For all of the Beatles' tours, Mal drove the van, set up and tested
the Beatles' equipment, and then packed it all up again after each show.
It was mild-mannered and friendly Mal who interacted with the excited
crowd before the show while the Beatles stayed in their dressing room.
This freed up Neil Aspinall, the original road manager, to look after
the boys' personal needs and safety. Mal also assisted Neil in forging
the Beatles' signatures on their publicity photos.
While John was off filming How I Won The War in 1966, Mal
accompanied Paul on his African Safari. In the later years, after the
Beatles stopped touring, Mal continued to be their constant companion,
assisting them in the studio. He can be seen setting up equipment in the
very first scene of the Let It Be movie, and is pictured here
with Paul, John, Ringo and Billy Preston during the rooftop concert. In
addition to Let It Be, Mal can also be seen in the movie
Help! in the recurring joke as the swimmer asking for directions to
the White Cliffs of Dover, and was also in Magical Mystery Tour.
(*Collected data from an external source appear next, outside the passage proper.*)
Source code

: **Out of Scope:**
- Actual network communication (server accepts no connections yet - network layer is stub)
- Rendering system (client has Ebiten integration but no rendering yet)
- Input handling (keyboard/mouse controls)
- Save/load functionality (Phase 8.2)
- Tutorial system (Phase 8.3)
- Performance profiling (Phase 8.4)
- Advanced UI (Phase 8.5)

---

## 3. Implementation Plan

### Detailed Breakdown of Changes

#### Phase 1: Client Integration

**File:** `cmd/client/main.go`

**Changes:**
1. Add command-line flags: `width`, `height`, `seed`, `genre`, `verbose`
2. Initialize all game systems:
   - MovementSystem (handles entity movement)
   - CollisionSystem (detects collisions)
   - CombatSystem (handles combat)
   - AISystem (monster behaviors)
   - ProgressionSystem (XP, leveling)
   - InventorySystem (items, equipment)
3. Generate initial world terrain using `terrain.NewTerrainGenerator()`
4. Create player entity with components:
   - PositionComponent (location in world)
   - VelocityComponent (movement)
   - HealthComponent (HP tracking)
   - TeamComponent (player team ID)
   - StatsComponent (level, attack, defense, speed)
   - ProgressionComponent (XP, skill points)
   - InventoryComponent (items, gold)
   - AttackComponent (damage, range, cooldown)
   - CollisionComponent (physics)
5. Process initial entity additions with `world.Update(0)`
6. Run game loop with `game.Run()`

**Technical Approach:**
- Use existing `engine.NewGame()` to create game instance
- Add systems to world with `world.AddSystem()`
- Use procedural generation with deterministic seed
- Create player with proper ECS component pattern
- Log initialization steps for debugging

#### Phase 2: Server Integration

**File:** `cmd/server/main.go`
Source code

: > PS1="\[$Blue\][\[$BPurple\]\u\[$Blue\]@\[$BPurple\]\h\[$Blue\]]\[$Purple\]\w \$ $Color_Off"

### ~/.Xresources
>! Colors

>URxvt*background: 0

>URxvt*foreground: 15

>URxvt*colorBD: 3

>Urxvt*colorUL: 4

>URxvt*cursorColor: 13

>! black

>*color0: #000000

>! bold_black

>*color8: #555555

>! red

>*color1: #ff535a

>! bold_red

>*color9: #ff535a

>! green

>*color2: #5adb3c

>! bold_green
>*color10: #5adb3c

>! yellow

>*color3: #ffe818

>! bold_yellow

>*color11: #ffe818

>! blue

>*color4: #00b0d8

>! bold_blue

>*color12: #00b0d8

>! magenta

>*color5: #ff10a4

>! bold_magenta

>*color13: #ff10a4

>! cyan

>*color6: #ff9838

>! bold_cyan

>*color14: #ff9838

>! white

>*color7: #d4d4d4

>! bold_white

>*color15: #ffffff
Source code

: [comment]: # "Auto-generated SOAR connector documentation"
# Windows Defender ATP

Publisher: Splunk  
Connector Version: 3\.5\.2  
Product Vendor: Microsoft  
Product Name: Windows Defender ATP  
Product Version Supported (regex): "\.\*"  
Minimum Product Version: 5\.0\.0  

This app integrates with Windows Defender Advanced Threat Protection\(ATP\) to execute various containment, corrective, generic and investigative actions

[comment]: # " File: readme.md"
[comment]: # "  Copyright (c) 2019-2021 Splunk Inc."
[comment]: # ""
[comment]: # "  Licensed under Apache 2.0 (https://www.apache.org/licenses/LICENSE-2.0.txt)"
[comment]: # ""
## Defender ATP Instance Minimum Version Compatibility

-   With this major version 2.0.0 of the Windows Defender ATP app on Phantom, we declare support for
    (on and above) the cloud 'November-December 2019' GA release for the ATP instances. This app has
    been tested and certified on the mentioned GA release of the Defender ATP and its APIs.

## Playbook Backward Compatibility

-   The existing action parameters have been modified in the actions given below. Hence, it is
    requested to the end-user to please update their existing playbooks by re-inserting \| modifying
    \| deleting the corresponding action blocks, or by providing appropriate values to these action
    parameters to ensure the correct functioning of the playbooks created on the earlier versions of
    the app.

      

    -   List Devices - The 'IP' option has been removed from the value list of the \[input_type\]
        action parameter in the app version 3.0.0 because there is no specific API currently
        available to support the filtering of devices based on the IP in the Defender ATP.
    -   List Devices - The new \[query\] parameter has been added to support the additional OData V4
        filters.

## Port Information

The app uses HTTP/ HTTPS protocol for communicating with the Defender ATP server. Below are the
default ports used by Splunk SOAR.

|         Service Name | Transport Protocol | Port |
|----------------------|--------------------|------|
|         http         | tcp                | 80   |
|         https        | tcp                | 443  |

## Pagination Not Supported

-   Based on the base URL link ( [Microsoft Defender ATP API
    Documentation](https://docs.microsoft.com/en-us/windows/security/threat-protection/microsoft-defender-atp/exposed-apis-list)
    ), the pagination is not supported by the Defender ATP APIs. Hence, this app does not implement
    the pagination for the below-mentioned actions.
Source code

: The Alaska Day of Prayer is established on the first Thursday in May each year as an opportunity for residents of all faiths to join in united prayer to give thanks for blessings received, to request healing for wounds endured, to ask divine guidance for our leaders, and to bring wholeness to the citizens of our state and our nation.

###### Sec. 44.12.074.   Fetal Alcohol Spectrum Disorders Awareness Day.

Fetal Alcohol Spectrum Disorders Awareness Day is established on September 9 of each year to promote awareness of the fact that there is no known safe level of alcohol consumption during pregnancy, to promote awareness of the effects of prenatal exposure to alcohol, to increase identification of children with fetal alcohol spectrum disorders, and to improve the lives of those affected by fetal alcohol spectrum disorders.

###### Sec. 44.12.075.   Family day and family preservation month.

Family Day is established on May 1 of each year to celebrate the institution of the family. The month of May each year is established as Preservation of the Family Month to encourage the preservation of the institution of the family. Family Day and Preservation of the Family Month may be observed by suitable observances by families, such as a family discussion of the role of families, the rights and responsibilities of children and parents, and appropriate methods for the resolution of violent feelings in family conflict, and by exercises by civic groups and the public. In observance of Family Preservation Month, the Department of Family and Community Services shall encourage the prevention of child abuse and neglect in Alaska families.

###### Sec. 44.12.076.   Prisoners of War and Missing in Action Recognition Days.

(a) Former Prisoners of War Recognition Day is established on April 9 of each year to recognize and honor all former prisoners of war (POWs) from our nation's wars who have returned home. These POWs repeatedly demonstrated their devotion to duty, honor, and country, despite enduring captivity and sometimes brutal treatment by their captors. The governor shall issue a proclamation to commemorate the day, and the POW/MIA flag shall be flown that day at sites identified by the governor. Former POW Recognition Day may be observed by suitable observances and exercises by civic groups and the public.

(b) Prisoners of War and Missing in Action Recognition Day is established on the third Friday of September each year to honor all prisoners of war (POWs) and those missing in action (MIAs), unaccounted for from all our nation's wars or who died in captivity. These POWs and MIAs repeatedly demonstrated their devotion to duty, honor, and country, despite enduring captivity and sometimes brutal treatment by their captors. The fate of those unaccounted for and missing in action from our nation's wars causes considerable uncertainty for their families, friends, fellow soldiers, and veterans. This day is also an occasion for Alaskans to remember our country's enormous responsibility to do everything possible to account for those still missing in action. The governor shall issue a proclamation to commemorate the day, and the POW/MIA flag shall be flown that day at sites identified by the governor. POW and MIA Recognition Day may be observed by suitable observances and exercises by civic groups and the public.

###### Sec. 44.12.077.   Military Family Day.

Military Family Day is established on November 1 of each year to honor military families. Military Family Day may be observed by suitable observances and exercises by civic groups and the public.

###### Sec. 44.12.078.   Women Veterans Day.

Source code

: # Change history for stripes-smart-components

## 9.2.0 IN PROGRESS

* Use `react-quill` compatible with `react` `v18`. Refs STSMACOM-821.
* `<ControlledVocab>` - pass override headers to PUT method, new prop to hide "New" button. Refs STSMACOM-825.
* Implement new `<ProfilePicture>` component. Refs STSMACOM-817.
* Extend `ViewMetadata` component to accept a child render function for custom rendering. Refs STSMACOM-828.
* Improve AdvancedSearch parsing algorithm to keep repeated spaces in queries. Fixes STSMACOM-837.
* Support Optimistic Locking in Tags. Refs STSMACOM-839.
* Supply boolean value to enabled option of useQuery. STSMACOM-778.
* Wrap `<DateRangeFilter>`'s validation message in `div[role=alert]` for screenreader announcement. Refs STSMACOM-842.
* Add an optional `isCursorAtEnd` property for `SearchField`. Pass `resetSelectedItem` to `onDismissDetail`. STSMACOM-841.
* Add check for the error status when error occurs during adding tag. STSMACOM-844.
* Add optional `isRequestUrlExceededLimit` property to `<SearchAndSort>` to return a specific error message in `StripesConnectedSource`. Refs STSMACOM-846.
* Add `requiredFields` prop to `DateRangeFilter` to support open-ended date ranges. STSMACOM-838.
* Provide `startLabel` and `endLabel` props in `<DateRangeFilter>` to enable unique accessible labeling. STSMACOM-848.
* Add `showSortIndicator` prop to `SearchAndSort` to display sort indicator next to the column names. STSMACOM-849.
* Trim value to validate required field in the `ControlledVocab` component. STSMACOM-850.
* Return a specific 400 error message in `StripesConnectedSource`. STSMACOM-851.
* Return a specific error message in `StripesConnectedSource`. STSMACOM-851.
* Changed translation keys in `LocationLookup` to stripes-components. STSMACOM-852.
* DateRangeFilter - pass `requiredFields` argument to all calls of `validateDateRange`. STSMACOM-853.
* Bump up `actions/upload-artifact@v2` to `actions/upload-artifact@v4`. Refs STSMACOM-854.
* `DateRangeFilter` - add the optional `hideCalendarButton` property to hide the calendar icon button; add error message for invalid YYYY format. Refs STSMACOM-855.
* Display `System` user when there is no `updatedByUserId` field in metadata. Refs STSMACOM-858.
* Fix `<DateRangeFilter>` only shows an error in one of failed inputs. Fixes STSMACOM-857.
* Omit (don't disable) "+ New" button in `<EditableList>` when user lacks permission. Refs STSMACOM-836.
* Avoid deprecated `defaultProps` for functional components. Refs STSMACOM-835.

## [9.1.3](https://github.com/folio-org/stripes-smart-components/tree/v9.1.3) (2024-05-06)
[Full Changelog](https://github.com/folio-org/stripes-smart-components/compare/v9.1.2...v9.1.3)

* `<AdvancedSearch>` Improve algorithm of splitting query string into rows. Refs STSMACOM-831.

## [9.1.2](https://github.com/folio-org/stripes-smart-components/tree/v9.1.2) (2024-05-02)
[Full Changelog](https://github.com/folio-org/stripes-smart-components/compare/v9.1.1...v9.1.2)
Mal even made it onto many Beatles recordings. He's among the voices
on Yellow Submarine. He played the Hammond organ on You
Won't See Me. He counted off the measures in the breaks of the song
A Day In The Life during early sessions of recording the rhythm
track, his voice can still barely be heard on some of the released
mixes, and he was one of the four piano players simultaneously hitting
the last note of the song. He played some harmonica on Being for the
Benefit of Mr. Kite. He played the tambourine on Dear Prudence
and the trumpet on Helter Skelter. And he sang along on You
Know My Name (Look Up The Number) and the long unreleased
What's The New Mary Jane. In the Let It Be movie, Mal can
be seen playing the anvil during early verions of Maxwell's Silver
Hammer, but Lewisohn records that Ringo actually played that on the
record. In 1968, Mal brought his discovery the Iveys, who later
became Badfinger, to the Apple recording family.
Mal was the only person of the Beatles family to attend Paul and
Linda's wedding in 1969. After the dissolution of the Beatles, Mal moved
to Los Angeles, and died tragically on January 5, 1976 in a
misunderstanding with the police because he had a gun.